- Born: 8 September 1924 Rowlands Gill, County Durham
- Died: 28 December 2006 (aged 82) Westcott, Surrey
- Instruments: Trumpet, cornet
- Formerly of: Ivy Benson Band

= Gracie Cole =

British trumpeter and bandleader

Grace Elizabeth Agnes Annie Cole (8 September 1924 – 28 December 2006) was a British trumpeter and bandleader. She was lead soloist in Ivy Benson's all-girls band during the 1940s, going on to form her own all-female band in the 1950s.

==Early life==
Gracie Cole was born on 8 September 1924 in Rowlands Gill, County Durham. Her father Albert moved to Yorkshire in search of work as a miner when Gracie was two years old. Albert played cornet in colliery bands, and taught Gracie to play the cornet at the age of 12. Gracie played with local brass bands in her teens, including the Firbeck Colliery Band alongside her father. In 1939, aged 15, she made her first broadcast on BBC Radio for Children's Hour.

==Career==
From 1940, Cole appeared as a guest soloist in two concerts with the Besses o' th' Barn brass band, and played with various other bands including the Grimethorpe Colliery Band.

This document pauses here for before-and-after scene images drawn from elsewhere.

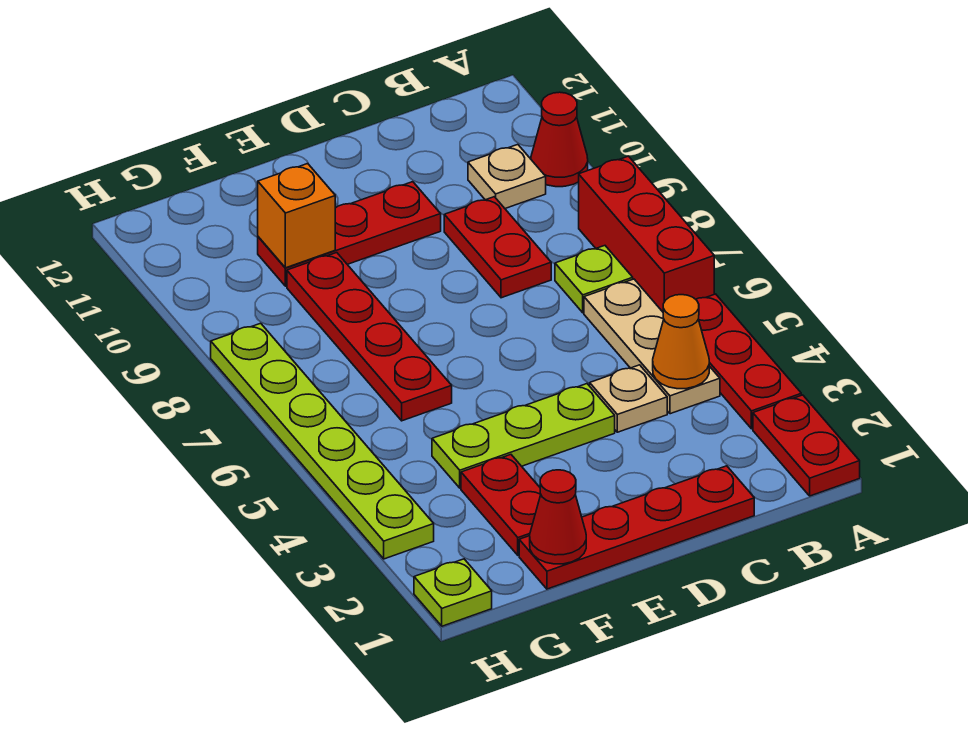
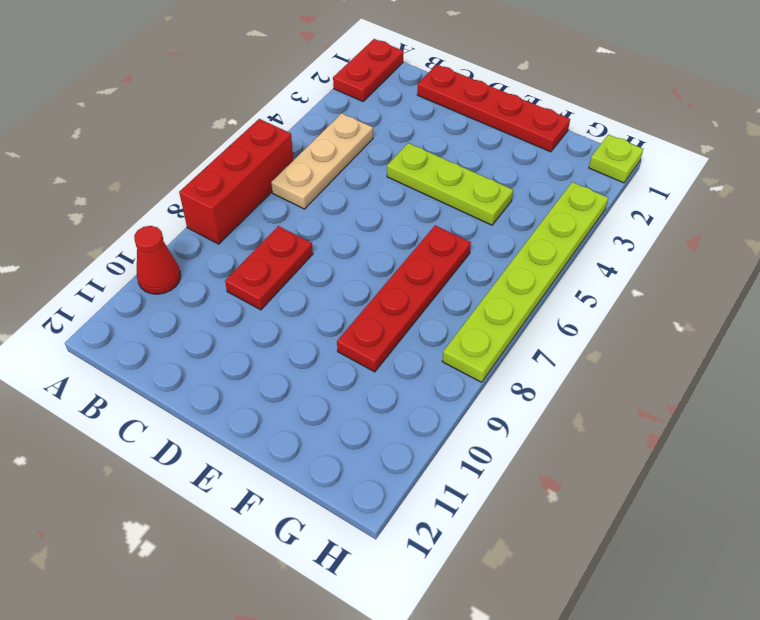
none -> red 1x3 plate [696,294,801,429]
none -> lime 1x1 plate [555,246,633,313]
none -> tan 1x1 plate [468,145,546,208]

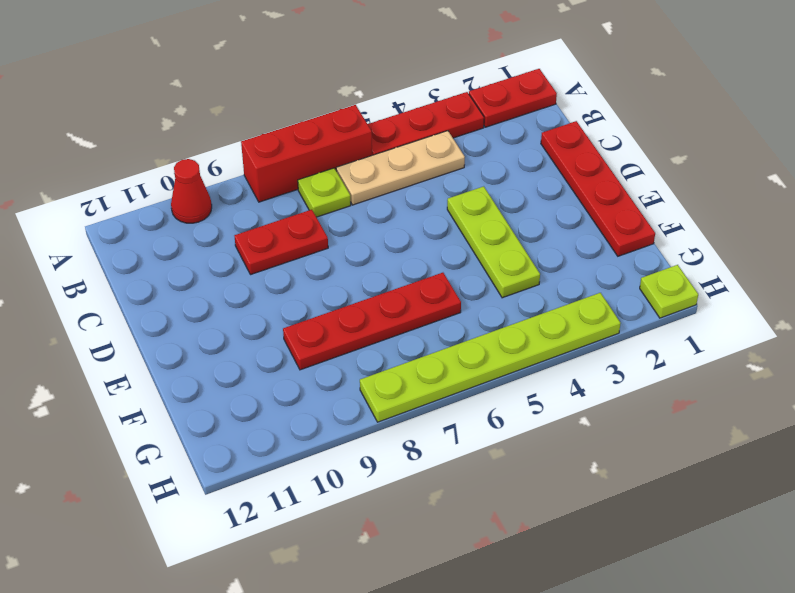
none -> tan 1x1 plate [468,145,546,208]
none -> tan 1x1 plate [590,365,667,432]
none -> red 1x3 plate [258,182,441,286]

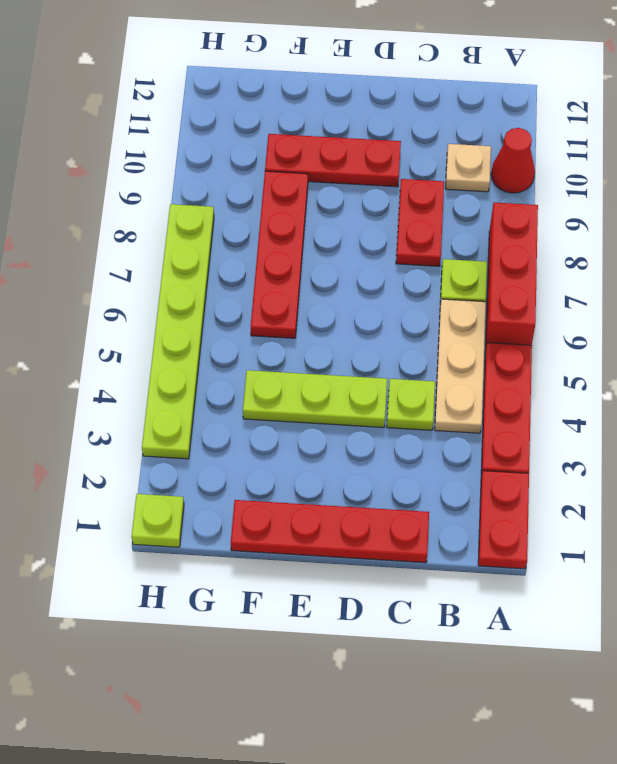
lime 1x1 plate [387,379,435,430] -> tan 1x1 plate [590,365,667,432]
none -> red 1x2 plate [461,455,541,555]
none -> orange 1x1 cone [653,295,709,389]
none -> red 1x1 cone [530,470,586,564]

In 1942 she became the first woman to compete for the Alexander Owen memorial scholarship, and won by an unprecedented 21-point margin.

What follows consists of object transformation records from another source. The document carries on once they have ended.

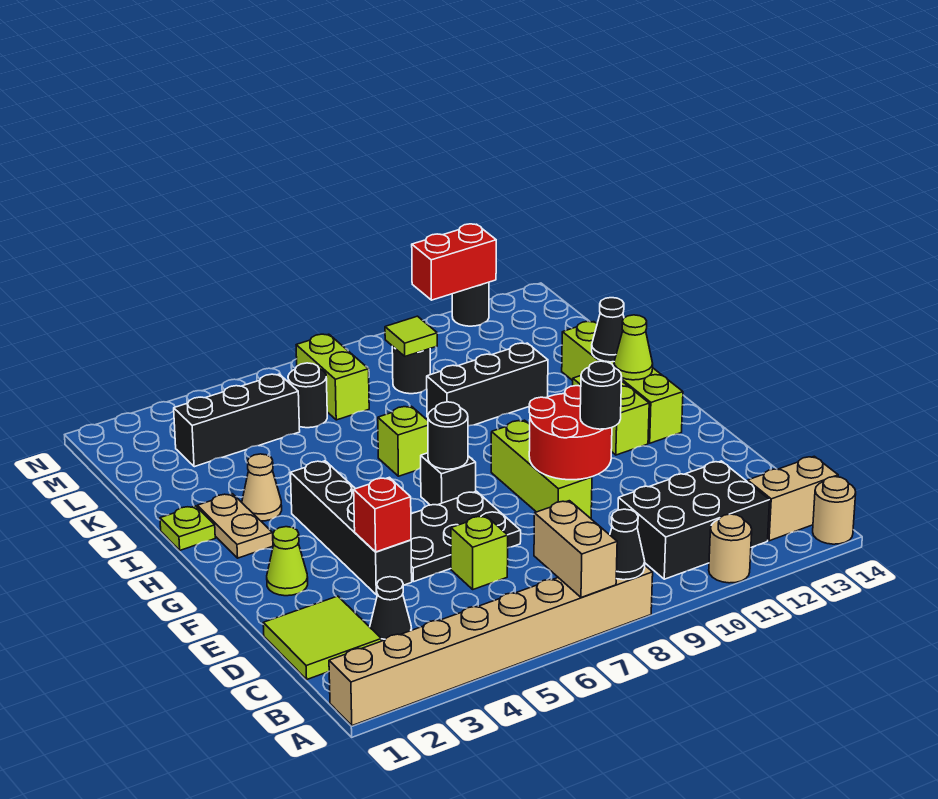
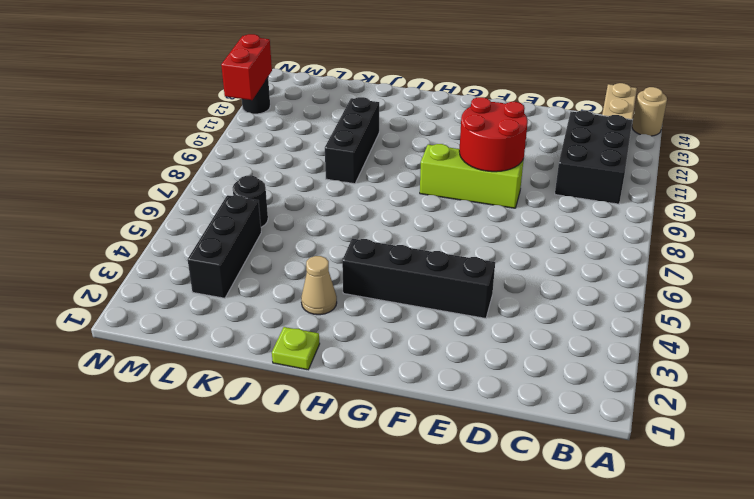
none -> tan 1x8 brick [329,566,653,726]
none -> tan 1x1 round brick [709,514,752,583]
none -> lime 2x2 tile [263,596,381,679]
none -> black 1x1 cone [370,577,412,641]

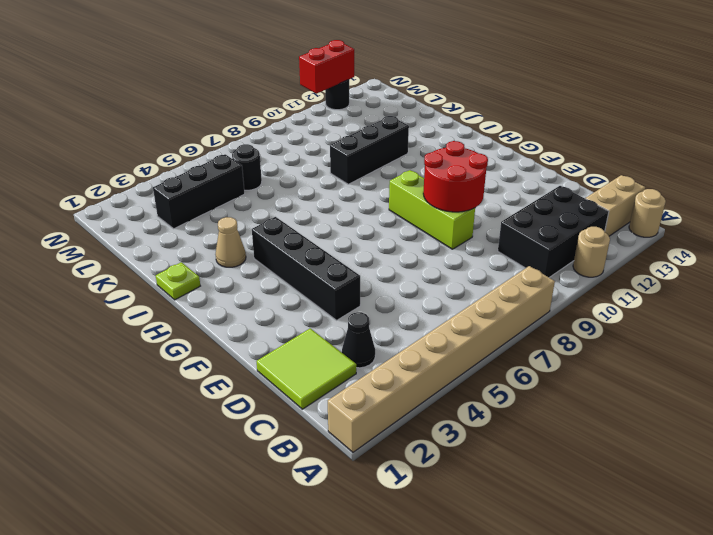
none -> lime 1x1 brick [451,516,508,589]
none -> black 2x3 plate [411,491,521,582]
none -> lime 1x1 cone [267,527,308,596]
none -> black 1x1 brick [421,453,476,505]

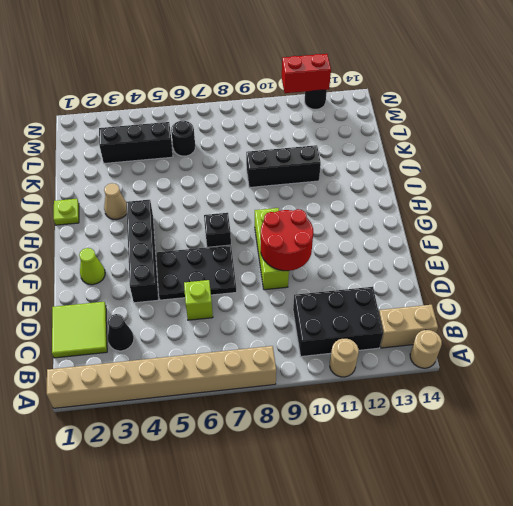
none -> lime 1x2 brick [573,376,649,455]
none -> lime 1x4 brick [562,321,683,443]
none -> tan 1x2 plate [197,494,273,558]
none -> lime 1x1 brick [378,406,428,476]

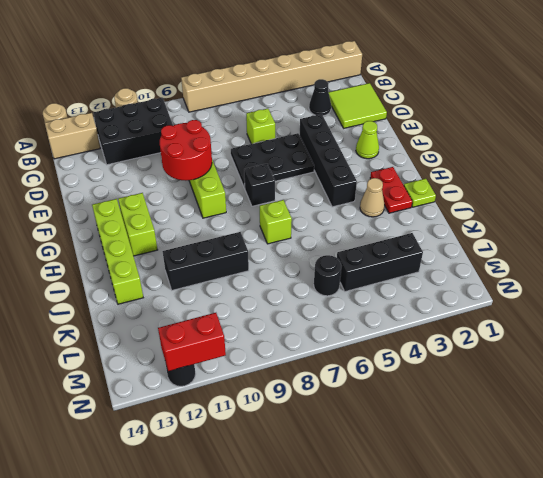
red 1x2 plate [370,167,412,213] -> tan 1x2 plate [197,494,273,558]
none -> lime 1x2 brick [296,334,369,420]
none -> black 1x1 round brick [392,346,430,394]
none -> tan 1x2 brick [534,501,617,597]
none -> black 1x1 cone [610,509,645,580]

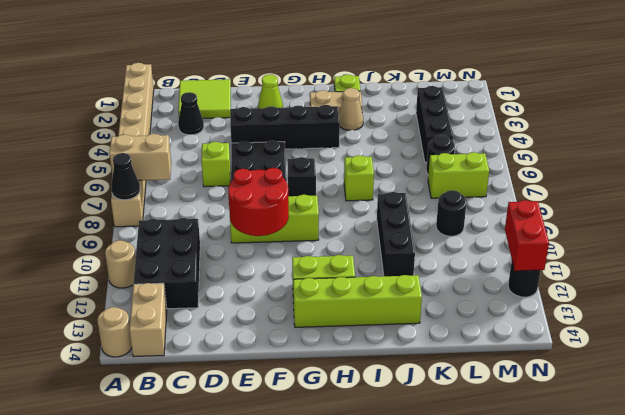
none -> red 1x1 brick [354,477,411,552]
none -> black 1x1 round brick [428,402,468,469]
none -> lime 1x1 cone [614,315,653,380]
none -> black 1x1 cone [592,298,624,362]

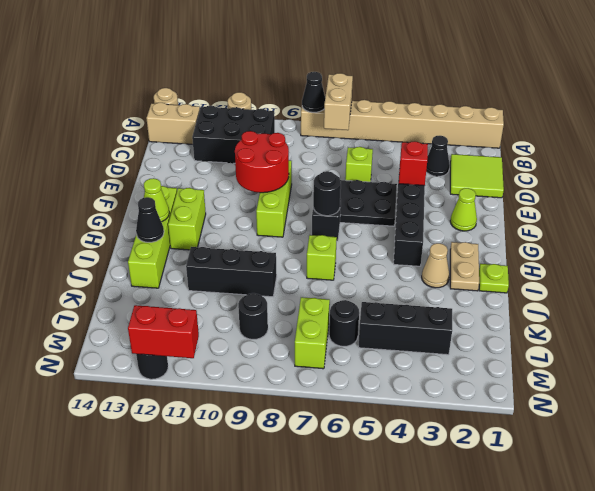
none -> lime 1x1 tile [385,316,437,356]
none -> black 1x1 round brick [580,361,622,429]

Later in 1942, Cole switched to being a dance band trumpeter, initially joining Gloria Gaye's All Girls Band, who toured playing theatres and forces entertainment shows organised by the Entertainments National Service Association (ENSA). She then joined Rudy Starita's All-American band, entertaining American G.I.s. In November 1945 she joined Ivy Benson's band as lead trumpet and soloist, and toured with them for the next five years, headlining at variety theatres in Britain and touring Europe and the Middle East with ENSA. The band also featured on television and radio, including their own radio series Ladies Night, and on Christmas Day 1945, Cole was the featured soloist on a live broadcast from Hamburg immediately after the King's speech.

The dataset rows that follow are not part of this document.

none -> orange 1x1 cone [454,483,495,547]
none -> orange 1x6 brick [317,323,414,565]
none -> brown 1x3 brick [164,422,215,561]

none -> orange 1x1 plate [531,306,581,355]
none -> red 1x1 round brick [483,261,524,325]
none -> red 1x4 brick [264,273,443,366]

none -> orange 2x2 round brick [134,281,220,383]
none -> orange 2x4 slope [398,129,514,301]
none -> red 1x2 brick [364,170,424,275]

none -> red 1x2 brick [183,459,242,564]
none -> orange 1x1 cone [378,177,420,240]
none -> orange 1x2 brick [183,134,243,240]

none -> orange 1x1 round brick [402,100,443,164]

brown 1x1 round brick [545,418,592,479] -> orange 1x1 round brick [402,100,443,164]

In 1951 she married Bill Geldard, a trombonist with the George Evans Band, and accepted an invitation to join the previously all-male band. After 18 months she and Geldard left to join the Squadronaires, the most influential big band of the time, where she was again the only woman. However, Cole found that the male prejudice she experienced there made life uncomfortable, and she left to form her own all-female band, which she fronted between 1952 and 1956. The band performed jazz and pop, and broadcast with guest singers including Cleo Laine. In 1958, Cole led an all-male band at Mecca Ballrooms.

From the 1960s, Cole concentrated on bringing up her two daughters and played on a freelance basis. She was active in encouraging local brass bands, and was made a freeman of the City of London in 1990.

==Later life==
Cole developed Alzheimer's disease towards the end of the 1990s. She died on 28 December 2006 in Westcott, Surrey aged 82.